QLoRA optimizes the memory usage of the models by learning a few quantized parameters. This process enhances the training speed and scalability while retaining adaptation flexibility. Initially, we load the model and apply quantization to reduce the memory footprint. Subsequently, we fine-tune the LoRA low-rank matrices (adapters) in the layers of the frozen quantized model. This configuration enables us to train the T5 model with three billion parameters on a single GPU.

Usage:

The code is built using the NVIDIA container image of Pytorch, release 23.10, which is available on NGC. The code is built using the following libraries:

  • Ubuntu 22.04 including Python 3.10
  • NVIDIA cuDNN 8.9.5
  • PyTorch 23.10

For Docker 19.03 or later, a typical command to launch the container is:

docker run --gpus all -it --rm nvcr.io/nvidia/pytorch:xx.xx-py3

For Docker 19.02 or earlier, a typical command to launch the container is:

nvidia-docker run -it --rm -v nvcr.io/nvidia/pytorch:xx.xx-py3

Where:

  • xx.xx is the container version that is 23.10

Install the following libraries inside the docker:

pip install bitsandbytes==0.43.0
pip install transformers==4.39.1
pip install peft==0.10.0
pip install accelerate==0.28.0
pip install datasets==2.18.0
pip install trl==0.8.1
pip install ninja==1.11.1.1
pip install packaging
pip install evaluate==0.4.1
pip install rouge-score==0.1.2

Baseline Model T5–3b:

You can find the code for this tutorial from github repository. Pytorch summarization task example is used as base code which is available at Link, accessed on march 28, 2024. This medium blog is also helpful for this tutorial. Encoder decoder based model is used in this tutorial (google-t5/t5–3b from huggingface) which is finetuned on the popular billsum dataset. The BitsAndBytes package is used to apply quantization to the model which will significantly reduce the memory footprint of the model. PEFT library is utilized to apply LoRA adapters inside the layers of the frozen quantized model.

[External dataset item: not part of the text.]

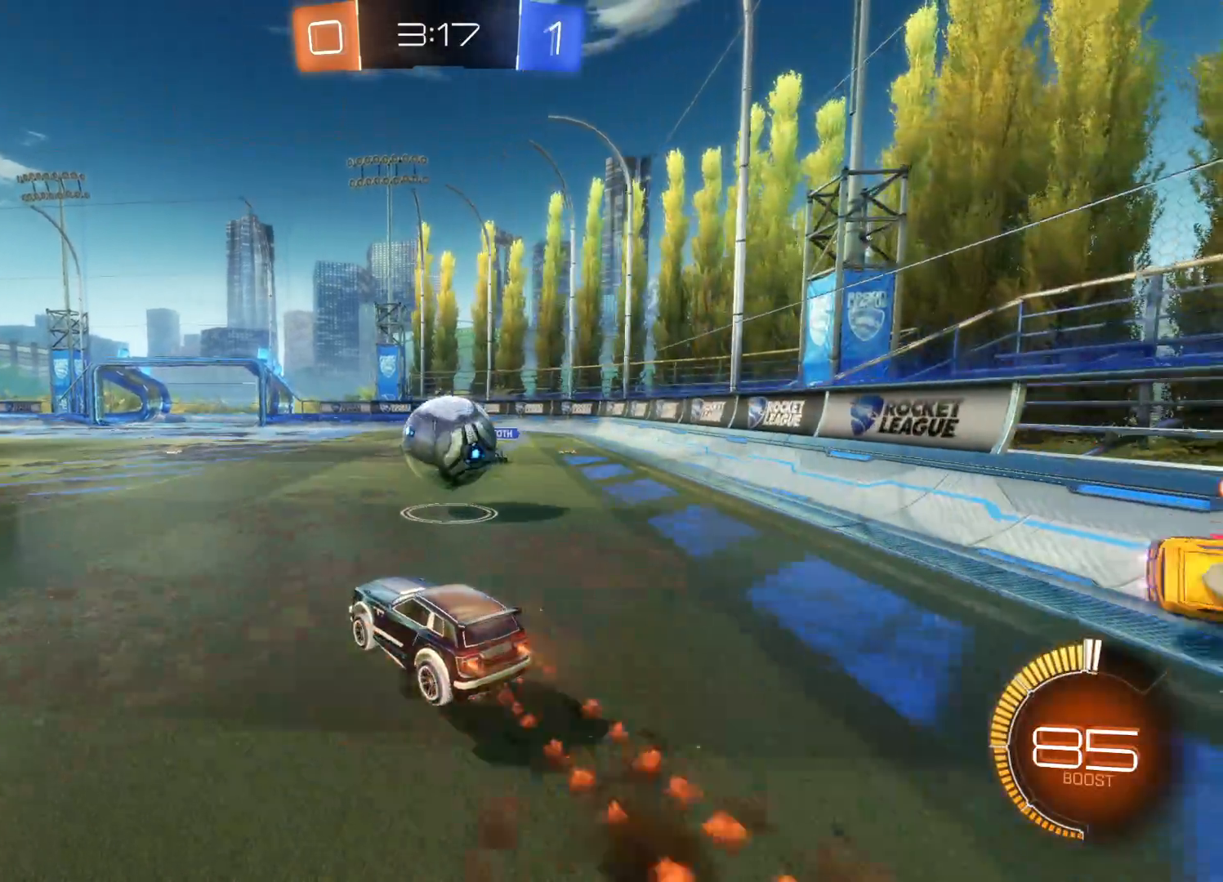
{"buttons": ["L1", "R2"], "left_stick": "right", "right_stick": "center", "events": [[100, "CIRCLE", "up"], [100, "CROSS", "up"], [183, "CIRCLE", "down"], [183, "CROSS", "down"], [283, "CROSS", "up"], [300, "CIRCLE", "up"], [350, "CIRCLE", "down"], [466, "CIRCLE", "up"]]}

Fine-tuning with QLoRA (Quantized Low-Rank Adaptation):

In QLoRA, quantization is applied to reduce the memory footprint of the model. This technique involves converting the model’s weights from a float32 format to a smaller one, typically 4 or 8 bits. Next, we freeze the quantized weights of the base model and perform backpropagation only on the weights of a lower-rank matrix that overlays the quantized base model.

Visualization of the model with QLoRA matrices A and B with rank r

The benefit lies in the significantly reduced number of trained weights compared to those in the base model, while maintaining the accuracy. Furthermore, the quantized model occupies much less RAM space than the original one (the google-t5/t5 3B model memory footprint reduces from approximately 11.4GB to just 4.29GB), allowing for development on a powerful local machine or a free Google Colab instance.

In this tutorial, the T5 model is used with three billion parameters. T5 is an encoder-decoder model and performs efficiently for Seq2Seq tasks.

from transformers import AutoTokenizer

checkpoint = "t5-3b"
tokenizer = AutoTokenizer.from_pretrained(checkpoint)

Next, we have used quantization configurations to load the model in lower precision such as NF4 format (4-bit Normalized Float — NF4). It is a new data type ideal for normally distributed weights, and implementing double quantization to achieve additional memory conservation. However, during computations, these operations can only be executed in float16 or bfloat16, contingent upon the GPU’s capabilities. As a result, they will be converted during calculation and later reverted to the compressed format.

#Quantization as defined https://huggingface.co/docs/optimum/concept_guides/quantization will help us reduce the size of the model for it to fit on a single GPU 
#Quantization configuration
compute_dtype = getattr(torch, "float16")
print(compute_dtype)
bnb_config = BitsAndBytesConfig(
load_in_4bit=True,
bnb_4bit_quant_type="nf4",
bnb_4bit_compute_dtype=compute_dtype,
bnb_4bit_use_double_quant=True,
)
  • load_in_4bit=True to quantize the model to 4-bits when you load it
  • bnb_4bit_quant_type="nf4" to use a special 4-bit data type for weights initialized from a normal distribution
  • bnb_4bit_use_double_quant=True to use a nested quantization scheme to quantize the already quantized weights
  • bnb_4bit_compute_dtype=torch.float16 to use float16 for faster computation

Next, we load the full precision model to compare with the quantized model and to calculate the memory reduction ratio.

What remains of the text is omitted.